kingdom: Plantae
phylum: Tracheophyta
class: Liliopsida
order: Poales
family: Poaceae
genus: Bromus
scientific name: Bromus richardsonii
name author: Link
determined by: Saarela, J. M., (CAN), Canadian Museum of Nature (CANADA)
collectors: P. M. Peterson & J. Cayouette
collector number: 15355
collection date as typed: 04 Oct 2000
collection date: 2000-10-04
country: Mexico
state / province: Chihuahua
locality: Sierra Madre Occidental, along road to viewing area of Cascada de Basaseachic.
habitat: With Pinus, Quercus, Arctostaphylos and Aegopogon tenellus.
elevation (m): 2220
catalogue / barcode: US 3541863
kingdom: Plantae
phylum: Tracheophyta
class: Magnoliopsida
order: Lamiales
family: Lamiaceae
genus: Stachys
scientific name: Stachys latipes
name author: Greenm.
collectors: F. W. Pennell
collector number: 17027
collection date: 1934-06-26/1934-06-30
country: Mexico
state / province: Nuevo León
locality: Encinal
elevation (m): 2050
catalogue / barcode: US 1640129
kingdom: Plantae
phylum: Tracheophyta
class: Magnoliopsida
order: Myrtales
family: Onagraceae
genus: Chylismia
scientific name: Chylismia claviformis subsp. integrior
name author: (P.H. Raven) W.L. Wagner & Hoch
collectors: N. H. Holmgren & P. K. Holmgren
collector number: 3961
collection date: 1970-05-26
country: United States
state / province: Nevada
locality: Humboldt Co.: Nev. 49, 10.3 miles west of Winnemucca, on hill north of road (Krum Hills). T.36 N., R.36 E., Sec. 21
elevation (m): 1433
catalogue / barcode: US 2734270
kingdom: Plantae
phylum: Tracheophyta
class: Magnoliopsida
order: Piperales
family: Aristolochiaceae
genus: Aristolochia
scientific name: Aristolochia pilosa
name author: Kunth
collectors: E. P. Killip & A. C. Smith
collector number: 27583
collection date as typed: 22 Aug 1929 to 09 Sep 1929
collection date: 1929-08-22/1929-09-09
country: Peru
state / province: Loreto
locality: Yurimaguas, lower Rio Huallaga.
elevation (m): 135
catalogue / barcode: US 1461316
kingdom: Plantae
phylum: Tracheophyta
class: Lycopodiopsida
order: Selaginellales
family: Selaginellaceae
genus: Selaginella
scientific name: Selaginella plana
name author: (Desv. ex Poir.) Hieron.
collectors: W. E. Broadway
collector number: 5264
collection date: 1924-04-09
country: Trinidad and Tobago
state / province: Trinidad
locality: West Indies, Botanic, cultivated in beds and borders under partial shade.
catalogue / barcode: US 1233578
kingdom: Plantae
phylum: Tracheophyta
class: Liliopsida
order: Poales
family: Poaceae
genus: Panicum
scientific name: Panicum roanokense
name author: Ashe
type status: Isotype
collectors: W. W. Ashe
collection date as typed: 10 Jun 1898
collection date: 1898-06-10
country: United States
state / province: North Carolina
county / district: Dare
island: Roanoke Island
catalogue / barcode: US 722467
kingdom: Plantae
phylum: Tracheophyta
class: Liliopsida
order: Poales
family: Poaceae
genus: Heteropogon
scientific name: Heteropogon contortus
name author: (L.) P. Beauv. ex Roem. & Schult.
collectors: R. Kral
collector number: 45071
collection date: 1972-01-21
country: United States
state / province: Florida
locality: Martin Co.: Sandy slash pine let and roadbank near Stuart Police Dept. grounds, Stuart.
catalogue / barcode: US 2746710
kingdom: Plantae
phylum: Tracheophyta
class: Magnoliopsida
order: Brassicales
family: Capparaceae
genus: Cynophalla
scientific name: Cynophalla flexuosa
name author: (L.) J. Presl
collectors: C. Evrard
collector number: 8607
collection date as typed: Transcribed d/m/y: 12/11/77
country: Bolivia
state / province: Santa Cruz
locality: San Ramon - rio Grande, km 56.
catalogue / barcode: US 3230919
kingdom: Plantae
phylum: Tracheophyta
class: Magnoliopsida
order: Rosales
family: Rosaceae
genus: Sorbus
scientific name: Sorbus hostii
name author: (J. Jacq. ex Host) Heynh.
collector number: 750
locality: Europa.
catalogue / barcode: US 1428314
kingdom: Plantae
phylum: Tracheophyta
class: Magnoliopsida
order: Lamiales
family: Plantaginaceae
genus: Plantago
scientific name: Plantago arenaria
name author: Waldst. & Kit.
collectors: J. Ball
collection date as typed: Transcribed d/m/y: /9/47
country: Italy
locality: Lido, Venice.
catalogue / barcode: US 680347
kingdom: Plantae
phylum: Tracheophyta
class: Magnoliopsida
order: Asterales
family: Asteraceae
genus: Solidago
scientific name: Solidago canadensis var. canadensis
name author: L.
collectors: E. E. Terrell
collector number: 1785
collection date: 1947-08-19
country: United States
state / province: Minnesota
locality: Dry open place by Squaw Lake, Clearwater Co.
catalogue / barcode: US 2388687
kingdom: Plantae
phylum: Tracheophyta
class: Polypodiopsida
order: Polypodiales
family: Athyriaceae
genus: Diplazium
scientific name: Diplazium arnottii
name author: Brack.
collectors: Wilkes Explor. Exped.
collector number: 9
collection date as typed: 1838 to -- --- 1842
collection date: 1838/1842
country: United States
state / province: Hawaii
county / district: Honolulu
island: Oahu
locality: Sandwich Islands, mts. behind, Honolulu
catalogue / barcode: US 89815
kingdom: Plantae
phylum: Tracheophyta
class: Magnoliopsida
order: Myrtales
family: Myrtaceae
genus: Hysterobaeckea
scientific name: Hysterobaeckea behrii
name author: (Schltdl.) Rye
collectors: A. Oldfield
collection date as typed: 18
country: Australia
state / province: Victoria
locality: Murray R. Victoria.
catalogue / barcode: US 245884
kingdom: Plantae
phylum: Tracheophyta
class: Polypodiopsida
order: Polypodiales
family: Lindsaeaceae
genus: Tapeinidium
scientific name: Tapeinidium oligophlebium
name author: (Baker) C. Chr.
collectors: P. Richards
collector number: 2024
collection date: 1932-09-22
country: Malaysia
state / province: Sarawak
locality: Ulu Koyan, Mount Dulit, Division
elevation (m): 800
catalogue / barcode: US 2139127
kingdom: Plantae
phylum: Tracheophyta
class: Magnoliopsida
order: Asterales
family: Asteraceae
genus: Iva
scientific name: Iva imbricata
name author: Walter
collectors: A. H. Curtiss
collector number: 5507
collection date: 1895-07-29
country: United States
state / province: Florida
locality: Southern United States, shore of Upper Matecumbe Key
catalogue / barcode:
+ + +
Lay out all of the lines above as a numbered list, leaving out any blank lines.

1. kingdom: Plantae
2. phylum: Tracheophyta
3. class: Liliopsida
4. order: Poales
5. family: Poaceae
6. genus: Bromus
7. scientific name: Bromus richardsonii
8. name author: Link
9. determined by: Saarela, J. M., (CAN), Canadian Museum of Nature (CANADA)
10. collectors: P. M. Peterson & J. Cayouette
11. collector number: 15355
12. collection date as typed: 04 Oct 2000
13. collection date: 2000-10-04
14. country: Mexico
15. state / province: Chihuahua
16. locality: Sierra Madre Occidental, along road to viewing area of Cascada de Basaseachic.
17. habitat: With Pinus, Quercus, Arctostaphylos and Aegopogon tenellus.
18. elevation (m): 2220
19. catalogue / barcode: US 3541863
20. kingdom: Plantae
21. phylum: Tracheophyta
22. class: Magnoliopsida
23. order: Lamiales
24. family: Lamiaceae
25. genus: Stachys
26. scientific name: Stachys latipes
27. name author: Greenm.
28. collectors: F. W. Pennell
29. collector number: 17027
30. collection date: 1934-06-26/1934-06-30
31. country: Mexico
32. state / province: Nuevo León
33. locality: Encinal
34. elevation (m): 2050
35. catalogue / barcode: US 1640129
36. kingdom: Plantae
37. phylum: Tracheophyta
38. class: Magnoliopsida
39. order: Myrtales
40. family: Onagraceae
41. genus: Chylismia
42. scientific name: Chylismia claviformis subsp. integrior
43. name author: (P.H. Raven) W.L. Wagner & Hoch
44. collectors: N. H. Holmgren & P. K. Holmgren
45. collector number: 3961
46. collection date: 1970-05-26
47. country: United States
48. state / province: Nevada
49. locality: Humboldt Co.: Nev. 49, 10.3 miles west of Winnemucca, on hill north of road (Krum Hills). T.36 N., R.36 E., Sec. 21
50. elevation (m): 1433
51. catalogue / barcode: US 2734270
52. kingdom: Plantae
53. phylum: Tracheophyta
54. class: Magnoliopsida
55. order: Piperales
56. family: Aristolochiaceae
57. genus: Aristolochia
58. scientific name: Aristolochia pilosa
59. name author: Kunth
60. collectors: E. P. Killip & A. C. Smith
61. collector number: 27583
62. collection date as typed: 22 Aug 1929 to 09 Sep 1929
63. collection date: 1929-08-22/1929-09-09
64. country: Peru
65. state / province: Loreto
66. locality: Yurimaguas, lower Rio Huallaga.
67. elevation (m): 135
68. catalogue / barcode: US 1461316
69. kingdom: Plantae
70. phylum: Tracheophyta
71. class: Lycopodiopsida
72. order: Selaginellales
73. family: Selaginellaceae
74. genus: Selaginella
75. scientific name: Selaginella plana
76. name author: (Desv. ex Poir.) Hieron.
77. collectors: W. E. Broadway
78. collector number: 5264
79. collection date: 1924-04-09
80. country: Trinidad and Tobago
81. state / province: Trinidad
82. locality: West Indies, Botanic, cultivated in beds and borders under partial shade.
83. catalogue / barcode: US 1233578
84. kingdom: Plantae
85. phylum: Tracheophyta
86. class: Liliopsida
87. order: Poales
88. family: Poaceae
89. genus: Panicum
90. scientific name: Panicum roanokense
91. name author: Ashe
92. type status: Isotype
93. collectors: W. W. Ashe
94. collection date as typed: 10 Jun 1898
95. collection date: 1898-06-10
96. country: United States
97. state / province: North Carolina
98. county / district: Dare
99. island: Roanoke Island
100. catalogue / barcode: US 722467
101. kingdom: Plantae
102. phylum: Tracheophyta
103. class: Liliopsida
104. order: Poales
105. family: Poaceae
106. genus: Heteropogon
107. scientific name: Heteropogon contortus
108. name author: (L.) P. Beauv. ex Roem. & Schult.
109. collectors: R. Kral
110. collector number: 45071
111. collection date: 1972-01-21
112. country: United States
113. state / province: Florida
114. locality: Martin Co.: Sandy slash pine let and roadbank near Stuart Police Dept. grounds, Stuart.
115. catalogue / barcode: US 2746710
116. kingdom: Plantae
117. phylum: Tracheophyta
118. class: Magnoliopsida
119. order: Brassicales
120. family: Capparaceae
121. genus: Cynophalla
122. scientific name: Cynophalla flexuosa
123. name author: (L.) J. Presl
124. collectors: C. Evrard
125. collector number: 8607
126. collection date as typed: Transcribed d/m/y: 12/11/77
127. country: Bolivia
128. state / province: Santa Cruz
129. locality: San Ramon - rio Grande, km 56.
130. catalogue / barcode: US 3230919
131. kingdom: Plantae
132. phylum: Tracheophyta
133. class: Magnoliopsida
134. order: Rosales
135. family: Rosaceae
136. genus: Sorbus
137. scientific name: Sorbus hostii
138. name author: (J. Jacq. ex Host) Heynh.
139. collector number: 750
140. locality: Europa.
141. catalogue / barcode: US 1428314
142. kingdom: Plantae
143. phylum: Tracheophyta
144. class: Magnoliopsida
145. order: Lamiales
146. family: Plantaginaceae
147. genus: Plantago
148. scientific name: Plantago arenaria
149. name author: Waldst. & Kit.
150. collectors: J. Ball
151. collection date as typed: Transcribed d/m/y: /9/47
152. country: Italy
153. locality: Lido, Venice.
154. catalogue / barcode: US 680347
155. kingdom: Plantae
156. phylum: Tracheophyta
157. class: Magnoliopsida
158. order: Asterales
159. family: Asteraceae
160. genus: Solidago
161. scientific name: Solidago canadensis var. canadensis
162. name author: L.
163. collectors: E. E. Terrell
164. collector number: 1785
165. collection date: 1947-08-19
166. country: United States
167. state / province: Minnesota
168. locality: Dry open place by Squaw Lake, Clearwater Co.
169. catalogue / barcode: US 2388687
170. kingdom: Plantae
171. phylum: Tracheophyta
172. class: Polypodiopsida
173. order: Polypodiales
174. family: Athyriaceae
175. genus: Diplazium
176. scientific name: Diplazium arnottii
177. name author: Brack.
178. collectors: Wilkes Explor. Exped.
179. collector number: 9
180. collection date as typed: 1838 to -- --- 1842
181. collection date: 1838/1842
182. country: United States
183. state / province: Hawaii
184. county / district: Honolulu
185. island: Oahu
186. locality: Sandwich Islands, mts. behind, Honolulu
187. catalogue / barcode: US 89815
188. kingdom: Plantae
189. phylum: Tracheophyta
190. class: Magnoliopsida
191. order: Myrtales
192. family: Myrtaceae
193. genus: Hysterobaeckea
194. scientific name: Hysterobaeckea behrii
195. name author: (Schltdl.) Rye
196. collectors: A. Oldfield
197. collection date as typed: 18
198. country: Australia
199. state / province: Victoria
200. locality: Murray R. Victoria.
201. catalogue / barcode: US 245884
202. kingdom: Plantae
203. phylum: Tracheophyta
204. class: Polypodiopsida
205. order: Polypodiales
206. family: Lindsaeaceae
207. genus: Tapeinidium
208. scientific name: Tapeinidium oligophlebium
209. name author: (Baker) C. Chr.
210. collectors: P. Richards
211. collector number: 2024
212. collection date: 1932-09-22
213. country: Malaysia
214. state / province: Sarawak
215. locality: Ulu Koyan, Mount Dulit, Division
216. elevation (m): 800
217. catalogue / barcode: US 2139127
218. kingdom: Plantae
219. phylum: Tracheophyta
220. class: Magnoliopsida
221. order: Asterales
222. family: Asteraceae
223. genus: Iva
224. scientific name: Iva imbricata
225. name author: Walter
226. collectors: A. H. Curtiss
227. collector number: 5507
228. collection date: 1895-07-29
229. country: United States
230. state / province: Florida
231. locality: Southern United States, shore of Upper Matecumbe Key
232. catalogue / barcode:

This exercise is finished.